Problem requirements — Rename "Darmstadt" as "Frankfurt" everywhere in the items below, keeping the rest of their text the same. Leave the pictures out of your answer.

Saved entries —
::::::::::
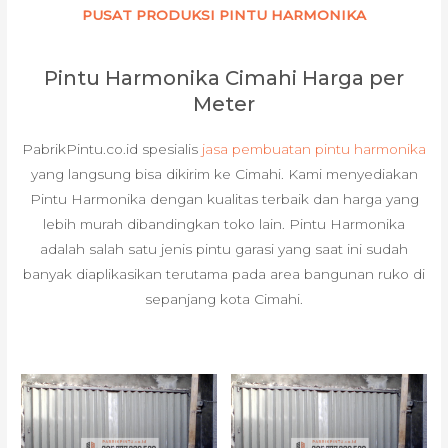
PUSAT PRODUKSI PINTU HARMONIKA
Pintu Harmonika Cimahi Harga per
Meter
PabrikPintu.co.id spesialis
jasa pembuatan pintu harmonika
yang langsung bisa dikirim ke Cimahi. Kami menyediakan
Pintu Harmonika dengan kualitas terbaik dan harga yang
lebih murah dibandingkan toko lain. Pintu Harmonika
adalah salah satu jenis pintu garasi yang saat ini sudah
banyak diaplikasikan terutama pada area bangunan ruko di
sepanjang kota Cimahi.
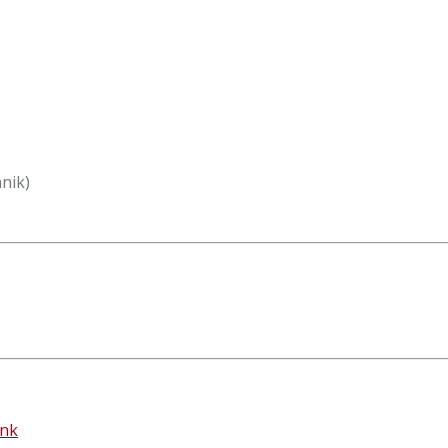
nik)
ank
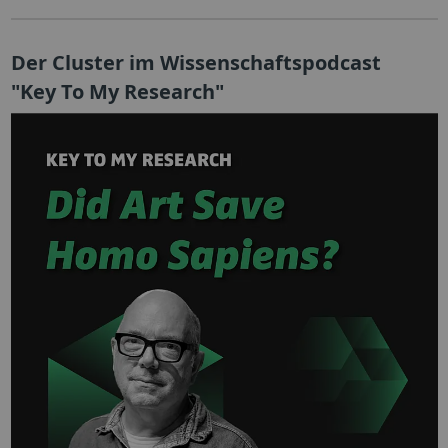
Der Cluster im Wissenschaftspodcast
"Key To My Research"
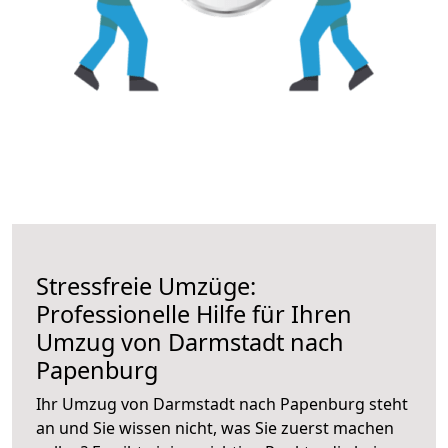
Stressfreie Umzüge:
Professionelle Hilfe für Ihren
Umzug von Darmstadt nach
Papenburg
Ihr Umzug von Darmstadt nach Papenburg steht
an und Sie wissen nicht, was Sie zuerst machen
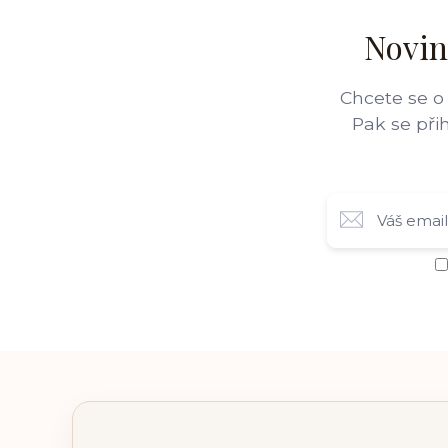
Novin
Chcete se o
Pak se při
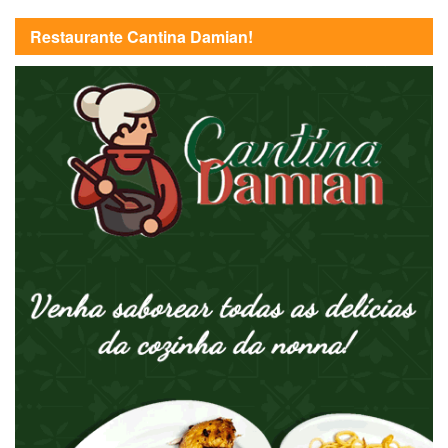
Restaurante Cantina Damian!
::::::::::
Result of this exercise —
PUSAT PRODUKSI PINTU HARMONIKA
Pintu Harmonika Cimahi Harga per
Meter
PabrikPintu.co.id spesialis
jasa pembuatan pintu harmonika
yang langsung bisa dikirim ke Cimahi. Kami menyediakan
Pintu Harmonika dengan kualitas terbaik dan harga yang
lebih murah dibandingkan toko lain. Pintu Harmonika
adalah salah satu jenis pintu garasi yang saat ini sudah
banyak diaplikasikan terutama pada area bangunan ruko di
sepanjang kota Cimahi.
nik)
ank
Der Cluster im Wissenschaftspodcast
"Key To My Research"
Stressfreie Umzüge:
Professionelle Hilfe für Ihren
Umzug von Frankfurt nach
Papenburg
Ihr Umzug von Frankfurt nach Papenburg steht
an und Sie wissen nicht, was Sie zuerst machen
Novin
Chcete se o
Pak se při
Restaurante Cantina Damian!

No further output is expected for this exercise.